## What the task requires
Since the entries below must stay intact, return each one exactly.
BEGIN Input data
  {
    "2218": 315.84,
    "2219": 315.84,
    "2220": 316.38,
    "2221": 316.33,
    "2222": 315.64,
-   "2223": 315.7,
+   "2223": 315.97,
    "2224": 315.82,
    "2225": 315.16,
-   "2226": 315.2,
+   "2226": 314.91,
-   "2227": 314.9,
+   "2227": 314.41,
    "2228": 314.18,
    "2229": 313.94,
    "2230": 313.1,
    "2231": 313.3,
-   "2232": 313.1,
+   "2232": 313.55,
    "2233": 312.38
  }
END Input data
## Solution below
  {
    "2218": 315.84,
    "2219": 315.84,
    "2220": 316.38,
    "2221": 316.33,
    "2222": 315.64,
-   "2223": 315.7,
+   "2223": 315.97,
    "2224": 315.82,
    "2225": 315.16,
-   "2226": 315.2,
+   "2226": 314.91,
-   "2227": 314.9,
+   "2227": 314.41,
    "2228": 314.18,
    "2229": 313.94,
    "2230": 313.1,
    "2231": 313.3,
-   "2232": 313.1,
+   "2232": 313.55,
    "2233": 312.38
  }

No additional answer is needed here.